▶ Задание: Повторите всё, что идёт от самого начала списка вниз до строки, содержащей «Chinese laboratoria hebben geprobeerd hun», включая обе границы. Изображения в ответ не включайте.

▶ Исходный список:
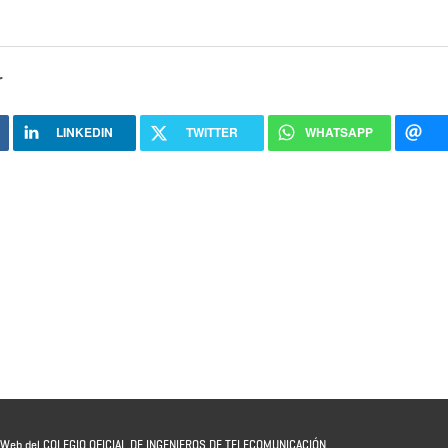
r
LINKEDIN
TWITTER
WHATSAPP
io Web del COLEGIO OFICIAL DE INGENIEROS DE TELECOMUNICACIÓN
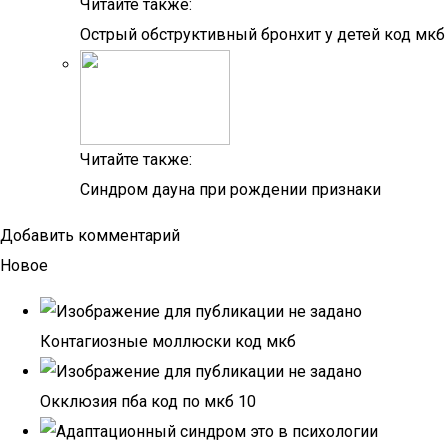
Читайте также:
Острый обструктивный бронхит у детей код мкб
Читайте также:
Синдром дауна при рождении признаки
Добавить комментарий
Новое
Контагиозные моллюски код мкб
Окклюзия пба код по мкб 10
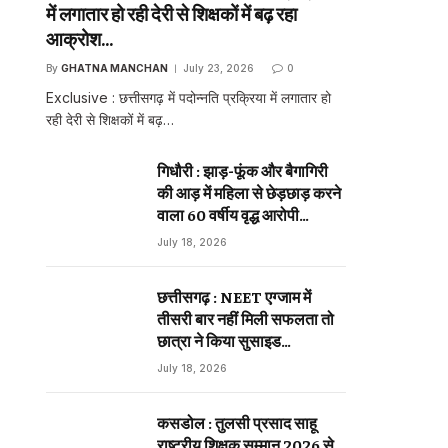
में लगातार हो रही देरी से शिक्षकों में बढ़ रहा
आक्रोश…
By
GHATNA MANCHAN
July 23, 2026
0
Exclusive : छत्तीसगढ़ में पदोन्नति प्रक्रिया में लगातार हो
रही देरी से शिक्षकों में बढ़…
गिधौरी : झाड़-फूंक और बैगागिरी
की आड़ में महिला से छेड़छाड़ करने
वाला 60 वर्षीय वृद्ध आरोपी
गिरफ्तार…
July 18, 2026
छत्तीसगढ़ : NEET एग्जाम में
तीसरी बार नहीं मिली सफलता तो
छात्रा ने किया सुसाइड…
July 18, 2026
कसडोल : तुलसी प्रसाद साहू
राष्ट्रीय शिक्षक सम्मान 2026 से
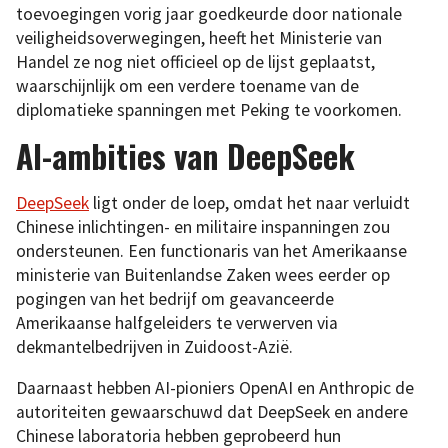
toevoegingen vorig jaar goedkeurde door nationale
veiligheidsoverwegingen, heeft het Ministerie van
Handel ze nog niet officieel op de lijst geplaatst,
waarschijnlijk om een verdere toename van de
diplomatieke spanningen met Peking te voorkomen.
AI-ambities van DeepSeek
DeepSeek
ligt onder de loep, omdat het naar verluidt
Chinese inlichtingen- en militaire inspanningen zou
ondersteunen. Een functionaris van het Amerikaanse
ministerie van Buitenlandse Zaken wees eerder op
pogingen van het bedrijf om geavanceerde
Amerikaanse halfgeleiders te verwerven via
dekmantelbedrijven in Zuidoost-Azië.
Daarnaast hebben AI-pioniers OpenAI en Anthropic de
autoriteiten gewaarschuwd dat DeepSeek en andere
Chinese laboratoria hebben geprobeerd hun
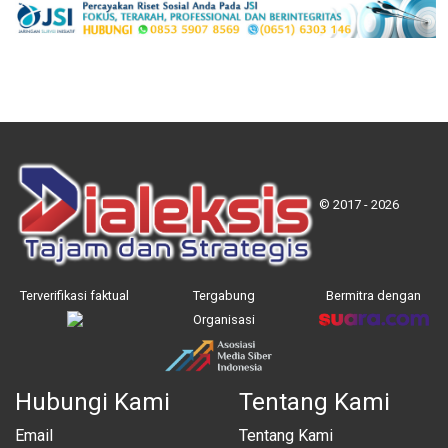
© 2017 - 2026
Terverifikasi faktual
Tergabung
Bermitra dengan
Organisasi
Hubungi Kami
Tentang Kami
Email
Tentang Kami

▶ Итог упражнения:
r
LINKEDIN
TWITTER
WHATSAPP
io Web del COLEGIO OFICIAL DE INGENIEROS DE TELECOMUNICACIÓN
Читайте также:
Острый обструктивный бронхит у детей код мкб
Читайте также:
Синдром дауна при рождении признаки
Добавить комментарий
Новое
Контагиозные моллюски код мкб
Окклюзия пба код по мкб 10
में लगातार हो रही देरी से शिक्षकों में बढ़ रहा
आक्रोश…
By
GHATNA MANCHAN
July 23, 2026
0
Exclusive : छत्तीसगढ़ में पदोन्नति प्रक्रिया में लगातार हो
रही देरी से शिक्षकों में बढ़…
गिधौरी : झाड़-फूंक और बैगागिरी
की आड़ में महिला से छेड़छाड़ करने
वाला 60 वर्षीय वृद्ध आरोपी
गिरफ्तार…
July 18, 2026
छत्तीसगढ़ : NEET एग्जाम में
तीसरी बार नहीं मिली सफलता तो
छात्रा ने किया सुसाइड…
July 18, 2026
कसडोल : तुलसी प्रसाद साहू
राष्ट्रीय शिक्षक सम्मान 2026 से
toevoegingen vorig jaar goedkeurde door nationale
veiligheidsoverwegingen, heeft het Ministerie van
Handel ze nog niet officieel op de lijst geplaatst,
waarschijnlijk om een verdere toename van de
diplomatieke spanningen met Peking te voorkomen.
AI-ambities van DeepSeek
DeepSeek
ligt onder de loep, omdat het naar verluidt
Chinese inlichtingen- en militaire inspanningen zou
ondersteunen. Een functionaris van het Amerikaanse
ministerie van Buitenlandse Zaken wees eerder op
pogingen van het bedrijf om geavanceerde
Amerikaanse halfgeleiders te verwerven via
dekmantelbedrijven in Zuidoost-Azië.
Daarnaast hebben AI-pioniers OpenAI en Anthropic de
autoriteiten gewaarschuwd dat DeepSeek en andere
Chinese laboratoria hebben geprobeerd hun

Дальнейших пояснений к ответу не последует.